## Rincian Tugas
Jawab pertanyaan berikut berdasarkan kutipan teks tentang kerja sama dalam pembelajaran di bawah ini:
(a) Apa saja yang akan diterima kelompok yang melakukan presentasi dari kelompok lain?
(b) Berapa elemen dasar yang ditekankan oleh Brandt (2004) agar kerja sama dalam proses pembelajaran dapat sukses?
(c) Menurut uraian tentang saling ketergantungan positif, apa yang dirasakan siswa bila siswa lain tidak sukses?

Kelompok yang melakukan presentasi akan menerima pertanyaan, tanggapan ataupun
sanggahan dari kelompok lain. Dengan pertanyaan yang diajukan oleh kelompok
lain, anggota kelompok harus bekerjasama secara kompak untuk menanggapi dengan
baik.
Brandt
(2004) menekankan adanya lima elemen dasar yang dibutuhkan agar kerjasama dalam
proses pembelajaran dapat sukses, yaitu :
1.
Possitive interdependence (saling ketergantungan positif)
Yaitu siswa
harus percaya bahwa mereka adalah proses belajar bersama dan mereka peduli pada
belajar siswa yang lain. Dalam pembelajaran ini setiap siswa harus merasa bahwa
ia bergantung secara positif dan terikat dengan antarsesama anggota kelompoknya
dengan tanggung jawab menguasai bahan pelajaran dan memastikan bahwa semua
anggota kelompoknya pun menguasainya. Mereka merasa tidak akan sukses bila
siswa lain juga tidak sukses.
2.
Verbal, face to face interaction (interaksi langsung antarsiswa)

## Entri data yang dikumpulkan
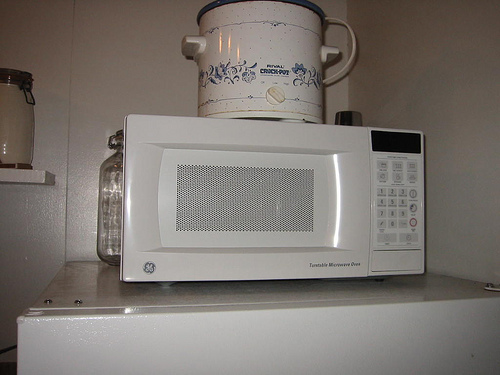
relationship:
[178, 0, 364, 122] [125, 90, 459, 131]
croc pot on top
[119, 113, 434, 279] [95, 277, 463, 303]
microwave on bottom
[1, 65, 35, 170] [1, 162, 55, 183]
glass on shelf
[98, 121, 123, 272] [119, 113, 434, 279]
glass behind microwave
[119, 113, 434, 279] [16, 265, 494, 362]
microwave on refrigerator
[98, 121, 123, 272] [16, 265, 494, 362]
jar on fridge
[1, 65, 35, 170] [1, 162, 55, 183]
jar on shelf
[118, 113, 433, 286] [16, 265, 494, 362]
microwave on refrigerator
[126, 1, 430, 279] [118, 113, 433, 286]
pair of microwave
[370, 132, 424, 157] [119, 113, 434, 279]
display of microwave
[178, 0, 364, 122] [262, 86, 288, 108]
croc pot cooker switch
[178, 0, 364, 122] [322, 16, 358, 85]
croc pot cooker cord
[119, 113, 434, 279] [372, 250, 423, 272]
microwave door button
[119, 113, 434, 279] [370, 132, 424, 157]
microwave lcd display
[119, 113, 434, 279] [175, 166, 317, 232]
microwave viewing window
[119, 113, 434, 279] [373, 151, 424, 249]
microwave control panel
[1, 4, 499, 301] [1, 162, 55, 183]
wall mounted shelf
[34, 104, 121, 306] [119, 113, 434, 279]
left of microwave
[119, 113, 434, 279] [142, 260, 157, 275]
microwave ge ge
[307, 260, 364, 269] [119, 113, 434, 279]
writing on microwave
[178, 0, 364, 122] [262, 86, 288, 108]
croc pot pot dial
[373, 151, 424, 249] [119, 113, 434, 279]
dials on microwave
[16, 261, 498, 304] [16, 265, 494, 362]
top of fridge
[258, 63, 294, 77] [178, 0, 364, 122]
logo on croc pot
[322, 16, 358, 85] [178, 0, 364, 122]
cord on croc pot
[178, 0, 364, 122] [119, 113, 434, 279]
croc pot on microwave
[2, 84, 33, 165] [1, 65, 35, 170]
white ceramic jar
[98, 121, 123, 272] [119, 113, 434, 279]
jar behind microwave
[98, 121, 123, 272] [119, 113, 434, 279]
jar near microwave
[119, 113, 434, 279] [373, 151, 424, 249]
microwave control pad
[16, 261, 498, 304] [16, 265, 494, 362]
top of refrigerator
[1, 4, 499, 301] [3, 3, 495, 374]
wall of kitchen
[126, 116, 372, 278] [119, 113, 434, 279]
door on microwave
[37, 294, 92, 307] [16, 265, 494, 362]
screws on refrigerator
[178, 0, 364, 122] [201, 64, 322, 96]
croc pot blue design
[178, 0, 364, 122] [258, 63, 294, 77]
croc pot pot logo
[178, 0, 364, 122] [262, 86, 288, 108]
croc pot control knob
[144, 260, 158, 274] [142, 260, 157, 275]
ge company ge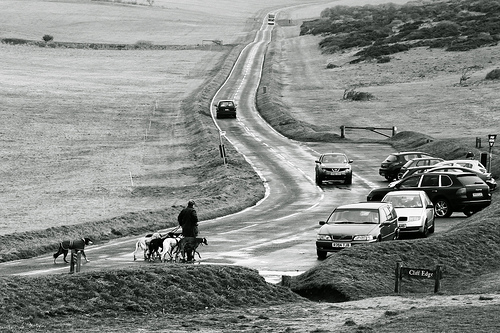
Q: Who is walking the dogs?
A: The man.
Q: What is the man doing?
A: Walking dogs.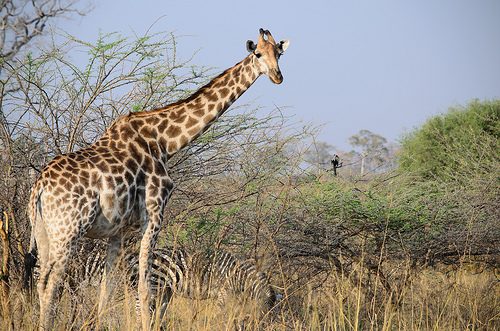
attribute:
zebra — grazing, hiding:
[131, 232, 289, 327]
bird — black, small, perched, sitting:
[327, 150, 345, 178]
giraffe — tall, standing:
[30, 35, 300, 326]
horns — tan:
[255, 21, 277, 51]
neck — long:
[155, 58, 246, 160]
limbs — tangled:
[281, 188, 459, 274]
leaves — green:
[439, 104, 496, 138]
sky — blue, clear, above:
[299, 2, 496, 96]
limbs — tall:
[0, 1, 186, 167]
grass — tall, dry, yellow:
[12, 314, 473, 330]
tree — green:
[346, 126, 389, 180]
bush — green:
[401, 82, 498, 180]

...

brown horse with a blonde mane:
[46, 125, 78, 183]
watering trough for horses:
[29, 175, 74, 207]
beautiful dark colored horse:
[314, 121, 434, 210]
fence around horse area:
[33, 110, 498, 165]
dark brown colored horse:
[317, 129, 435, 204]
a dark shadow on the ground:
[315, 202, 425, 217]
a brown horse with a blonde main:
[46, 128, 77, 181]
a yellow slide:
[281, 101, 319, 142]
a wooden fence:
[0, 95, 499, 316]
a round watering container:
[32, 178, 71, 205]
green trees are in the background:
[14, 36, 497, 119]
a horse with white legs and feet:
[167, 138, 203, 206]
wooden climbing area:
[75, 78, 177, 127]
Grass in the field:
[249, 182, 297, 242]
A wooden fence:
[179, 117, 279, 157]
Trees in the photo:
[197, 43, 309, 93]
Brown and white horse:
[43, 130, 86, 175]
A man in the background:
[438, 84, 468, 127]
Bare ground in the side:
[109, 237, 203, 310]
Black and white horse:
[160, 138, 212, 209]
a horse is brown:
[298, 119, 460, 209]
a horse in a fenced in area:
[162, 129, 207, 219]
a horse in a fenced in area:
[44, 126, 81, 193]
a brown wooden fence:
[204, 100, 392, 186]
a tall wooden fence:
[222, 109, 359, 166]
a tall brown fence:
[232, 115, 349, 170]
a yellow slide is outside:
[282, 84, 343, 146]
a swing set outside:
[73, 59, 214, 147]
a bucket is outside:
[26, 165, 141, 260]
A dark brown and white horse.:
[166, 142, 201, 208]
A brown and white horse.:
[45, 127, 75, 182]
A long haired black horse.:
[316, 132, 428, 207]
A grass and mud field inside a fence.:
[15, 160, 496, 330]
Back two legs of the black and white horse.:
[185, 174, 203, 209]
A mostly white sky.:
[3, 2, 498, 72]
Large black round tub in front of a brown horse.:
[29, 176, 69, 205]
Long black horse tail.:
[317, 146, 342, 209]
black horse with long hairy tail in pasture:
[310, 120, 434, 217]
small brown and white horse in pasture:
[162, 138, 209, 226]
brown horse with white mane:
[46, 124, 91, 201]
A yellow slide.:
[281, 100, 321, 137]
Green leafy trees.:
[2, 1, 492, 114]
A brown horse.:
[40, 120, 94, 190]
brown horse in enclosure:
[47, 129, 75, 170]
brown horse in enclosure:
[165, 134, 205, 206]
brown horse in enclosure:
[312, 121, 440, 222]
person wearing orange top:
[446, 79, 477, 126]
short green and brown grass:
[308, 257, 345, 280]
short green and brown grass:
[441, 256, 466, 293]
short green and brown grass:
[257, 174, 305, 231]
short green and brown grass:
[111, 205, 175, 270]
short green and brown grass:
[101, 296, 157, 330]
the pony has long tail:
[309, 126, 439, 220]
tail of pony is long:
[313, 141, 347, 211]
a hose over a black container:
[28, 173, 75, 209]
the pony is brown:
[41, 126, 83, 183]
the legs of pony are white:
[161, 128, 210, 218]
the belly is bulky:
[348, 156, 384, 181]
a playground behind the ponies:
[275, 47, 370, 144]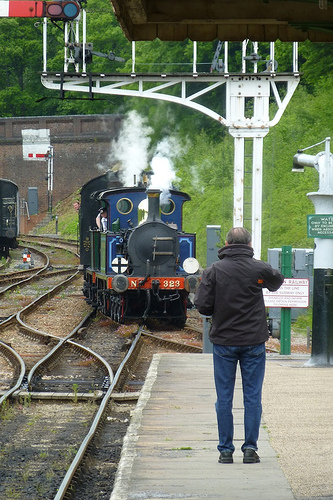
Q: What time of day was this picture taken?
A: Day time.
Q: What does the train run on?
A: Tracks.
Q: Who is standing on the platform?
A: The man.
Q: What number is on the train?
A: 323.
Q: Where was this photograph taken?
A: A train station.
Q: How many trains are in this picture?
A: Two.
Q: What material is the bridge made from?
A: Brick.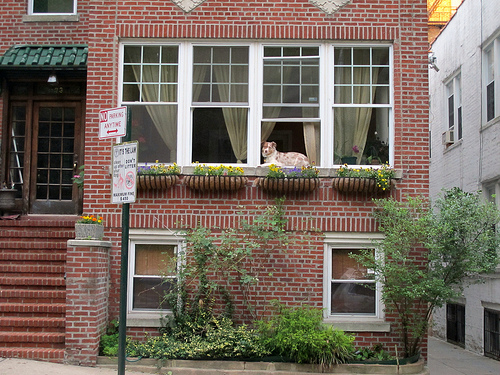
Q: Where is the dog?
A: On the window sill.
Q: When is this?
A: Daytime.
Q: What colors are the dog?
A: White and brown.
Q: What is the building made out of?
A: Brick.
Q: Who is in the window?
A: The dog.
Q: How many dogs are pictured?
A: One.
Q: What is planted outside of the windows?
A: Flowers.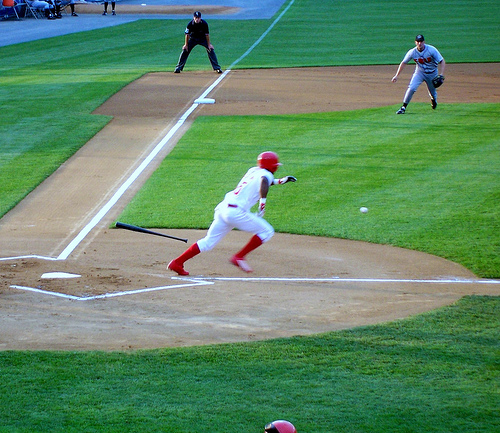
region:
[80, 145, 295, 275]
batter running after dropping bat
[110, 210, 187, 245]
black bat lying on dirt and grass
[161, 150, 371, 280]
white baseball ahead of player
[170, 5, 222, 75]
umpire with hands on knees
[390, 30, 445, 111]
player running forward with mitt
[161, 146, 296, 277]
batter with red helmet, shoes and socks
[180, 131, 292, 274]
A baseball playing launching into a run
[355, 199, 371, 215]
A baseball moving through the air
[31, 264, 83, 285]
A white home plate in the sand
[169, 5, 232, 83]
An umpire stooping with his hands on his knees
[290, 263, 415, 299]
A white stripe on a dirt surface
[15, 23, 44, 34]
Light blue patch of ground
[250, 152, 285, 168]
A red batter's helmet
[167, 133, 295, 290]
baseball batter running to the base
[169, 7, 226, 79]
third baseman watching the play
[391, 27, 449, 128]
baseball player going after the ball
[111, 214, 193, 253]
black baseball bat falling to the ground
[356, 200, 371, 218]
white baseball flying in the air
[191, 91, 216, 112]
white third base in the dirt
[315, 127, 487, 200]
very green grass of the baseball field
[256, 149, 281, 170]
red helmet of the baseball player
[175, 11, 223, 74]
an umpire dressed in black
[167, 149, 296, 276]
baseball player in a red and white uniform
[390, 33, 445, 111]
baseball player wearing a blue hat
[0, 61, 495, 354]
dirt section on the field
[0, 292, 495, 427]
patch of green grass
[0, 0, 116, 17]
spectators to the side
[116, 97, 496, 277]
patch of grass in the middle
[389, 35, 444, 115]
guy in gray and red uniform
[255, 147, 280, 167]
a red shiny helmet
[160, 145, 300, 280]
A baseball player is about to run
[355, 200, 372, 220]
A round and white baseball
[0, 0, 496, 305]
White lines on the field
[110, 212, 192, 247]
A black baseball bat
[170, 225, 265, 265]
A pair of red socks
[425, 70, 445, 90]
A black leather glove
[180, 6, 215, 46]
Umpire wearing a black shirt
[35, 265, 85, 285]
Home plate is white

## Jawaban
(a) Pertanyaan, tanggapan, ataupun sanggahan.
(b) Lima elemen dasar.
(c) Mereka merasa tidak akan sukses.